Personal information
- Born: November 13, 2007 (age 18)
- Listed height: 6 ft 5 in (1.96 m)
- Listed weight: 205 lb (93 kg)

Career information
- High school: Bishop Gorman (Las Vegas, Nevada)
- College: Oregon (2026–present)

= Jett Washington =

American football player (born 2007)

Jett Washington (born November 13, 2007) is an American college football safety for the Oregon Ducks.

==Early life==
Washington is from Las Vegas, Nevada. He is the nephew of former NBA player Kobe Bryant. He grew up playing basketball and flag football before later trying out tackle football. He attended Bishop Gorman High School where he played football and basketball, becoming a starting safety as a sophomore in football after having initially been a wide receiver. That year, he helped his team to the state championship and a national championship with a perfect record of 12–0, tallying 37 tackles and two interceptions.

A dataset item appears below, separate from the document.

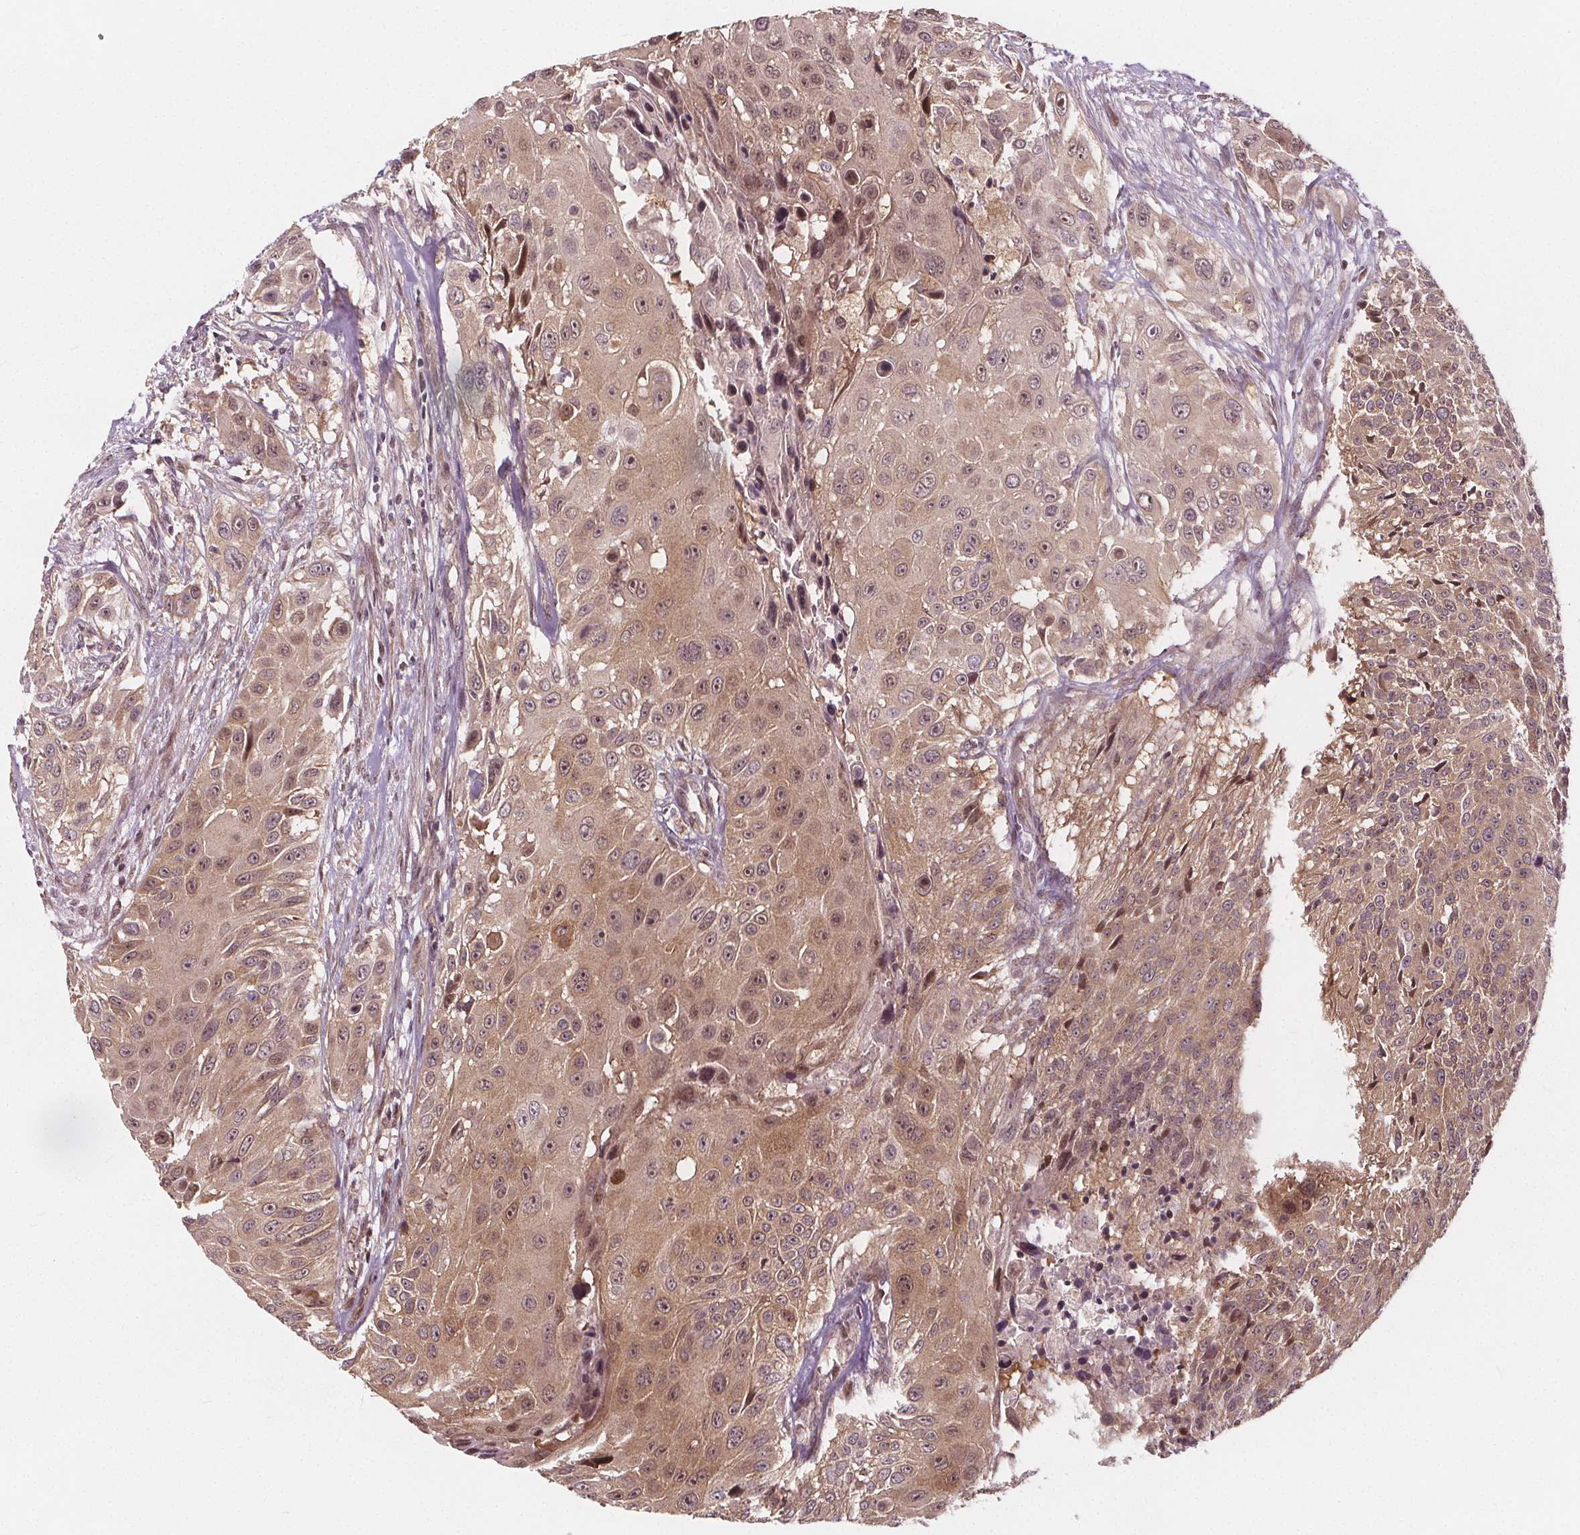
{"staining": {"intensity": "moderate", "quantity": ">75%", "location": "cytoplasmic/membranous,nuclear"}, "tissue": "urothelial cancer", "cell_type": "Tumor cells", "image_type": "cancer", "snomed": [{"axis": "morphology", "description": "Urothelial carcinoma, NOS"}, {"axis": "topography", "description": "Urinary bladder"}], "caption": "Transitional cell carcinoma stained with DAB immunohistochemistry (IHC) shows medium levels of moderate cytoplasmic/membranous and nuclear expression in about >75% of tumor cells.", "gene": "AKT1S1", "patient": {"sex": "male", "age": 55}}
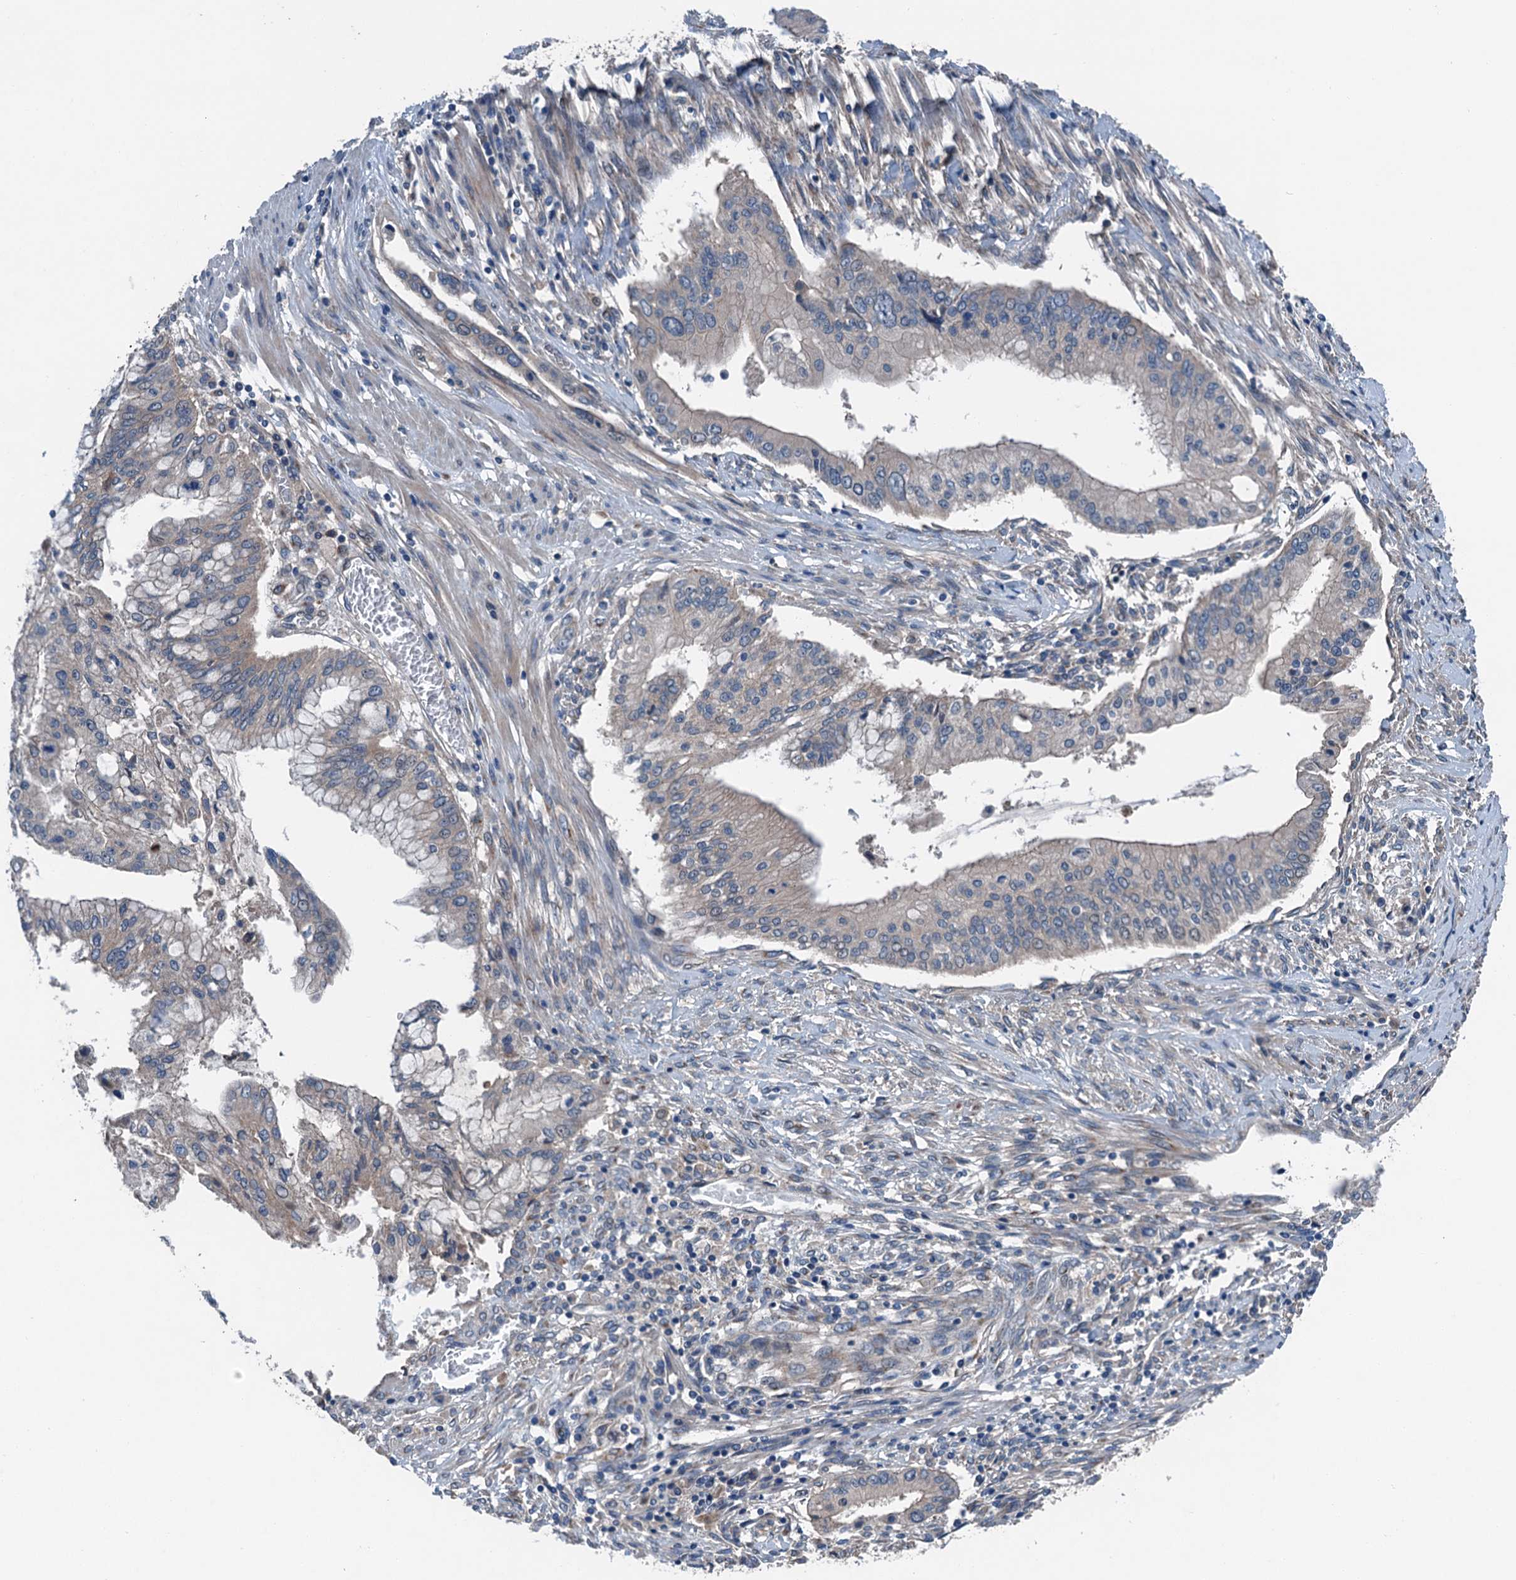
{"staining": {"intensity": "negative", "quantity": "none", "location": "none"}, "tissue": "pancreatic cancer", "cell_type": "Tumor cells", "image_type": "cancer", "snomed": [{"axis": "morphology", "description": "Adenocarcinoma, NOS"}, {"axis": "topography", "description": "Pancreas"}], "caption": "Immunohistochemistry (IHC) micrograph of neoplastic tissue: human pancreatic cancer (adenocarcinoma) stained with DAB (3,3'-diaminobenzidine) displays no significant protein positivity in tumor cells.", "gene": "SLC2A10", "patient": {"sex": "male", "age": 46}}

After the football season, Washington led the basketball team to a state title, averaging 13 points and eight rebounds per game.

Washington was named the MaxPreps Nevada Player of the Year as a junior in 2024 after he posted 38 tackles, five interceptions, two pass breakups and a forced fumble. He helped the football team to a state title and then the basketball team to a state title in his junior season. He recorded 48 tackles and four interceptions as a senior while winning another state football championship.

A five-star recruit, Washington was ranked the number one safety and a top-25 player overall in the nation in the class of 2026. He committed to play college football for the Oregon Ducks. He signed to play for the Ducks in December 2025.